My work on the soccer Pythagorean is almost done, but there were a couple of trade studies that I wanted to complete before I tied a bow around everything. There were two questions that I wanted to address:
- Is there a "universal" Pythagorean league exponent, one that applies over all leagues?
- How do league Pythagorean exponents change over seasons?
I define the league Pythagorean exponent as the (arithmetic) mean of the Pythagorean exponent for all the teams in a league. There is a standard deviation associated with the exponent as well, which tends to be between 10-30% of the mean.
To address the first question, I collected league result data from a variety of top-flight national leagues from Europe, Asia, Africa, and the Americas. The result data were used to develop goal histograms for all the teams in the league and then fit those histograms to the assumed distribution (and then extract the Pythagorean exponent). For the most part I considered leagues with a double round-robin format, but I also used data from leagues with split-seasons (Central and South American leagues), triple- or quadruple-round-robin formats (Switzerland and Austria), or unbalanced schedules (MLS until this season). I looked at regular season data only, and I focused on the 2009-10 European league season (or 2009 season).
Here's the list:
Europe: 20 leagues (Austria, Belgium, England, Finland, France, Germany, Greece, Israel, Italy, Netherlands, Norway, Poland, Portugal, Romania, Russia, Spain, Sweden, Switzerland, Turkey, Ukraine)
Asia: 6 leagues (Saudi Arabia, China, Iran, Qatar, Japan, South Korea)
Africa: 3 leagues (Egypt, South Africa, Tunisia)
North America: 7 leagues (USA, Mexico, Honduras, Costa Rica, Guatemala, El Salvador, Panama)
South America: 5 leagues (Brazil, Argentina, Chile, Uruguay, Venezuela)
The result is a chart of the league Pythagorean exponents, grouped by confederation.
There is some oscillation in the league Pythagorean exponent, but the values remain within a somewhat narrow region. I calculated the mean value of the league exponent. The result: about 1.66, which is close to the 1.70 value that I've been using. It's not a definitive proof, of course, and there will always be uncertainty involved with the league exponent, but it is plausible that a Pythagorean exponent of 1.70 would work for the majority of domestic leagues.
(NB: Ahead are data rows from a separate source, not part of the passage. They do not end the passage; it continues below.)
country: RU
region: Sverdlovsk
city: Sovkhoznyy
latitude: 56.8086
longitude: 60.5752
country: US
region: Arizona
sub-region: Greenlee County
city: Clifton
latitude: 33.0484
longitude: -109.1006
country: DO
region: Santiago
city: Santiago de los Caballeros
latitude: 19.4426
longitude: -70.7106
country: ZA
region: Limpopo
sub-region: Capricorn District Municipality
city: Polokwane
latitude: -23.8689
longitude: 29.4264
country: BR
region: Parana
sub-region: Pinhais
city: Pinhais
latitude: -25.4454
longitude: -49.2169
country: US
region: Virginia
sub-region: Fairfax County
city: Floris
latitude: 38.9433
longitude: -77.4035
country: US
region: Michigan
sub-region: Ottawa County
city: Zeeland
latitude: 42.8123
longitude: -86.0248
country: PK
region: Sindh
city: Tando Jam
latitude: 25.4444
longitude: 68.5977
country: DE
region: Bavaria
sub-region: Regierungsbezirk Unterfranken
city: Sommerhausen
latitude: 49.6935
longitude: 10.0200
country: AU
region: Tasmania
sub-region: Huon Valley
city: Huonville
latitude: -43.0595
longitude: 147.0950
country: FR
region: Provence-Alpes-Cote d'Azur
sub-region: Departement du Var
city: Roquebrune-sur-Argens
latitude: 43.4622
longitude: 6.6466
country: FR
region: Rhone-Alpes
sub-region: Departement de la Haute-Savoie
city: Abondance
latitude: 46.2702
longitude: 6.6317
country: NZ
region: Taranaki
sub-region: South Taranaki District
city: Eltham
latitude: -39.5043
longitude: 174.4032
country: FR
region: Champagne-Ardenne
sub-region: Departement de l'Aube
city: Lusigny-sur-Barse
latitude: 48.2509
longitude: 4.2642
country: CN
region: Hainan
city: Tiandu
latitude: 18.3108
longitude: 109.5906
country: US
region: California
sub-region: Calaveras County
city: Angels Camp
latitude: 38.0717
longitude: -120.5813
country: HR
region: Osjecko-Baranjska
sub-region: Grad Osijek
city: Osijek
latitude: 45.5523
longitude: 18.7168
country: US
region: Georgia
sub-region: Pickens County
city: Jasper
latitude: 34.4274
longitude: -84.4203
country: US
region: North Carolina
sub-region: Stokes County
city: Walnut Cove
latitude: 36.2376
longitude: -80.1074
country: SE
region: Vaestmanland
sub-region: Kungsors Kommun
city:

To address the second question, I collected league data for the English Premier League going back to the 1999-2000 season and Japan's J.League Division 1 going back to 2005, when they instituted a double round-robin competition for the first time.
Below is a plot showing how the league Pythagorean exponent has varied in the English Premier League over the past 10 seasons:
You can see some oscillation in the Pythagorean exponent and a hint of a drift, but the mean values remain in the 1.55-1.75 range. It would be really neat to find out if that oscillatory behavior existed 10-20 seasons ago, but I'll leave that exercise to someone else.
And here is a similar figure for the J.League after five seasons:
It's too early to identify any oscillatory behavior, but it does appear that the league Pythagorean exponent evolves slowly. So even if the "universal" exponent changes, any bias in the projections won't be apparent for several seasons.
In conclusion, there does appear to be a single Pythagorean exponent that works well for almost all domestic leagues around the world. Whether it is universal would be tough to prove, but an exponent between 1.60-1.75 is sufficient to provide a good estimation of point totals. And the league Pythagorean exponents appear to be well-behaved over a number of seasons.